------ Dataset records
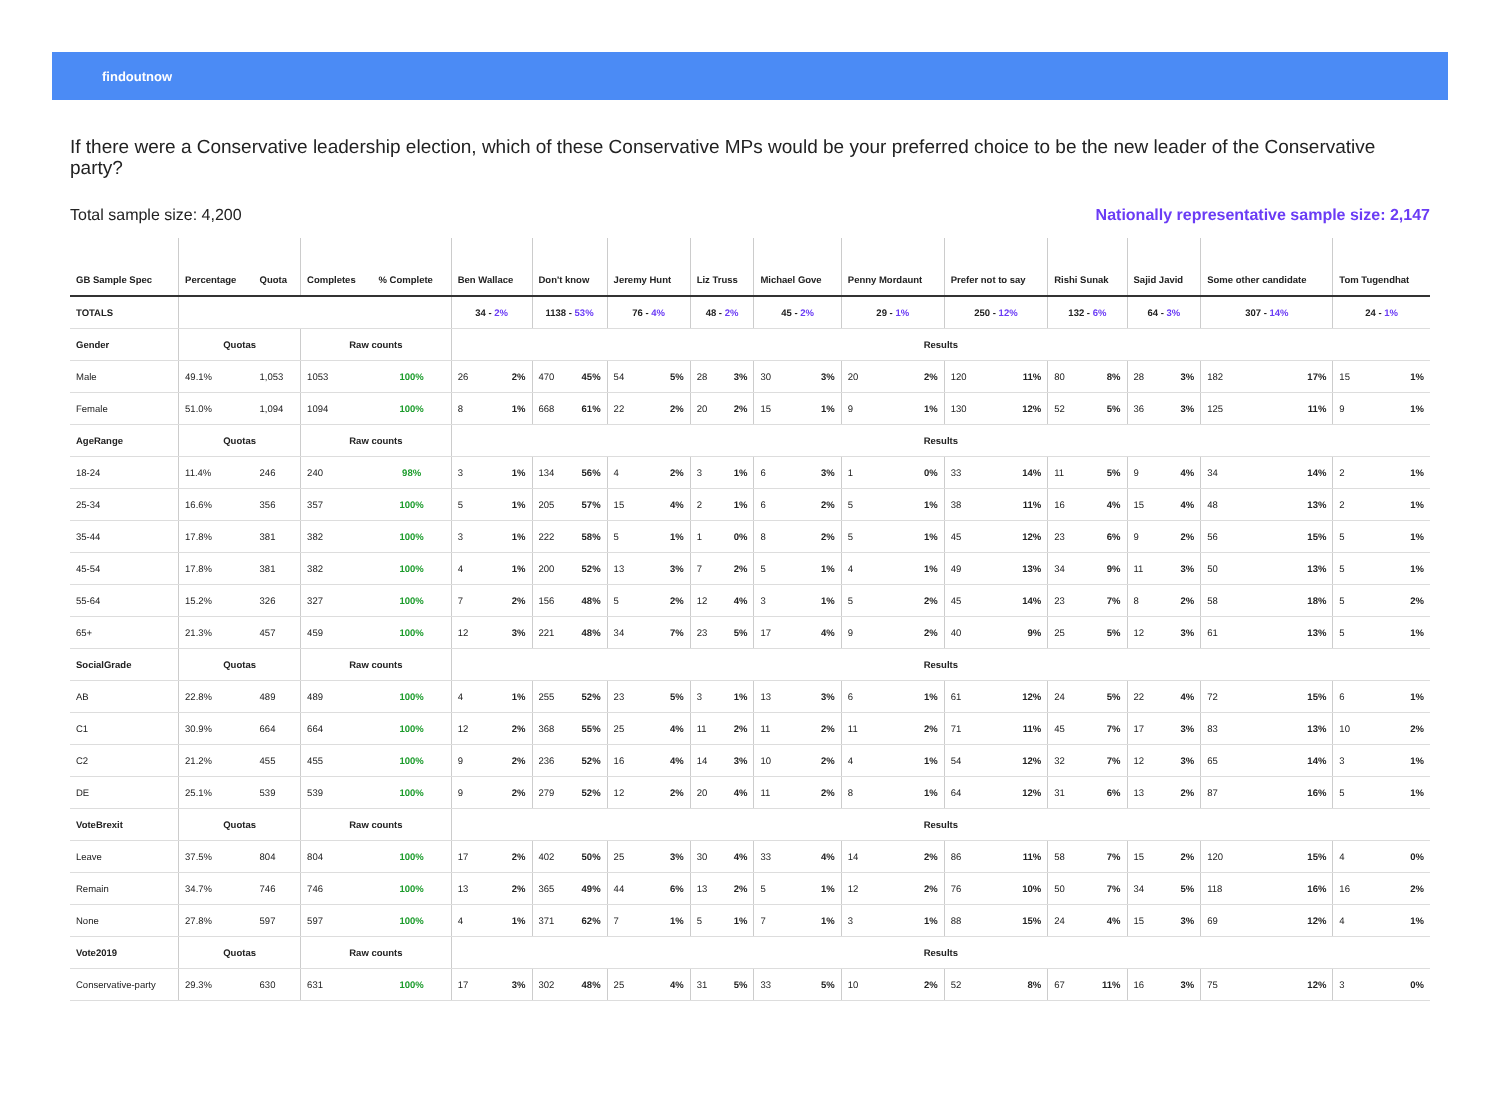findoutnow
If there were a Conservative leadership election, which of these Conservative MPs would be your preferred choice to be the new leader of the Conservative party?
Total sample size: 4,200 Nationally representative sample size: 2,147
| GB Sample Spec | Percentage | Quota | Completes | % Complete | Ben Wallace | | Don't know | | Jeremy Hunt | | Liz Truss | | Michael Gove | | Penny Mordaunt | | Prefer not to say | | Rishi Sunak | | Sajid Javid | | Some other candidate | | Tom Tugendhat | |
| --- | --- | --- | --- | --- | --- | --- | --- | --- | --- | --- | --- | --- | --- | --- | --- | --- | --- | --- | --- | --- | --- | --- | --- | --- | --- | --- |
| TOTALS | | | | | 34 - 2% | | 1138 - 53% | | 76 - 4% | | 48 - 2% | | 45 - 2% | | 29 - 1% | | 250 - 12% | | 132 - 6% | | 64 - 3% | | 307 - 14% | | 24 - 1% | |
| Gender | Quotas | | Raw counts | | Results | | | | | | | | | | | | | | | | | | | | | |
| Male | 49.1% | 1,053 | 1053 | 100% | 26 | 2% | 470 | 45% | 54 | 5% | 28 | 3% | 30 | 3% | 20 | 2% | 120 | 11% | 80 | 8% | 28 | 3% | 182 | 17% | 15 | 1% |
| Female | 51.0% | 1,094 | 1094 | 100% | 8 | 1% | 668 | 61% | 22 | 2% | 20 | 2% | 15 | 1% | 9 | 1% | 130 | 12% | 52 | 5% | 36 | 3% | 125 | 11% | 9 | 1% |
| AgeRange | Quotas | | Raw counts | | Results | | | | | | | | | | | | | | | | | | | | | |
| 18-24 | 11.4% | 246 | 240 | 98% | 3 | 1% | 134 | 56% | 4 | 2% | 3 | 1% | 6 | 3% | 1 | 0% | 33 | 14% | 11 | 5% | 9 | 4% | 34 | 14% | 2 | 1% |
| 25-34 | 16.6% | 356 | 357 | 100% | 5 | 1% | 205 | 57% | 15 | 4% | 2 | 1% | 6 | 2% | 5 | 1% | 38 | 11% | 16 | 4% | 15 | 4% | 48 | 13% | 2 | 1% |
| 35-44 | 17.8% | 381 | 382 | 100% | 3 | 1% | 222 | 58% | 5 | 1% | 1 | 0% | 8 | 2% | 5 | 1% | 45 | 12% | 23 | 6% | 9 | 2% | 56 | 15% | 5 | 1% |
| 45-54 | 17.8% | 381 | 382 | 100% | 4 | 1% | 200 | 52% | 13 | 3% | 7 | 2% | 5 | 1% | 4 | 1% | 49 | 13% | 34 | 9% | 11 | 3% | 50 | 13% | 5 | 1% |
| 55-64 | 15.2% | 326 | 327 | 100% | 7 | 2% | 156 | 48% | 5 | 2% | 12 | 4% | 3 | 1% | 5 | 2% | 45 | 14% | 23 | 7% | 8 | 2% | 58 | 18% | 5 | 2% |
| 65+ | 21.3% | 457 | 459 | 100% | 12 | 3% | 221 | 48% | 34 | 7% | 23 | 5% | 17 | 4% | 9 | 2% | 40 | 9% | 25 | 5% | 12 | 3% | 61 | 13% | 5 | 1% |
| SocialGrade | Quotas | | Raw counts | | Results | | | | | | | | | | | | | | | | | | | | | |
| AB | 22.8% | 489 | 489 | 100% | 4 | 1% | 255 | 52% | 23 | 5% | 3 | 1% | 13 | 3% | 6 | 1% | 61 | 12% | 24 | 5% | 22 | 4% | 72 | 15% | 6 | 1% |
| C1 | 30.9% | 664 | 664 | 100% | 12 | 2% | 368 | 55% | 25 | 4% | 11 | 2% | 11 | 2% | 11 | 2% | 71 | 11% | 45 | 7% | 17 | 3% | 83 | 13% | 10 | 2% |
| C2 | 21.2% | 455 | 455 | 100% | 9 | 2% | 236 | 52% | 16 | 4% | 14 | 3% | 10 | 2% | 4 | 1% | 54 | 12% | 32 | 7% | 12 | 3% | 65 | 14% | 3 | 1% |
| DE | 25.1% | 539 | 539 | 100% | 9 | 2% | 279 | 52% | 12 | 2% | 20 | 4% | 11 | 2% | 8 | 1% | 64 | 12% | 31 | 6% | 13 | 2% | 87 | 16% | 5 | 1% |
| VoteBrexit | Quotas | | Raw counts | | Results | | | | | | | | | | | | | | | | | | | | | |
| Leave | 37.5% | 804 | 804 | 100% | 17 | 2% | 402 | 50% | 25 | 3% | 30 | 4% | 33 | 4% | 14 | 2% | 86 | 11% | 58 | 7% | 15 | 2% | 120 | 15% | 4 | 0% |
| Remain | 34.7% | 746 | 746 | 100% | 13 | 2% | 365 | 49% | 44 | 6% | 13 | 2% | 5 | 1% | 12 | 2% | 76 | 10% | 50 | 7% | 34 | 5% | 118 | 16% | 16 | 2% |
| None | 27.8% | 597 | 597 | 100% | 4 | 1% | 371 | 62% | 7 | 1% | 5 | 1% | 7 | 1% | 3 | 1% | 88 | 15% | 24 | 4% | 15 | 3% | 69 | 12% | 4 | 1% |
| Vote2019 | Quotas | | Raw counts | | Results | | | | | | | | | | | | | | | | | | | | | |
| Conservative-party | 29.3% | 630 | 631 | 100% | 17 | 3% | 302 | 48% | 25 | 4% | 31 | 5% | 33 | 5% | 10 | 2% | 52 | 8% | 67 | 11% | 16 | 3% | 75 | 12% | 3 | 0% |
------------
## Task requirements
Write down exactly the line with "69 | 12% | 4 | 1% |", then each line after it through the end of the data.

## Written solution
| None | 27.8% | 597 | 597 | 100% | 4 | 1% | 371 | 62% | 7 | 1% | 5 | 1% | 7 | 1% | 3 | 1% | 88 | 15% | 24 | 4% | 15 | 3% | 69 | 12% | 4 | 1% |
| Vote2019 | Quotas | | Raw counts | | Results | | | | | | | | | | | | | | | | | | | | | |
| Conservative-party | 29.3% | 630 | 631 | 100% | 17 | 3% | 302 | 48% | 25 | 4% | 31 | 5% | 33 | 5% | 10 | 2% | 52 | 8% | 67 | 11% | 16 | 3% | 75 | 12% | 3 | 0% |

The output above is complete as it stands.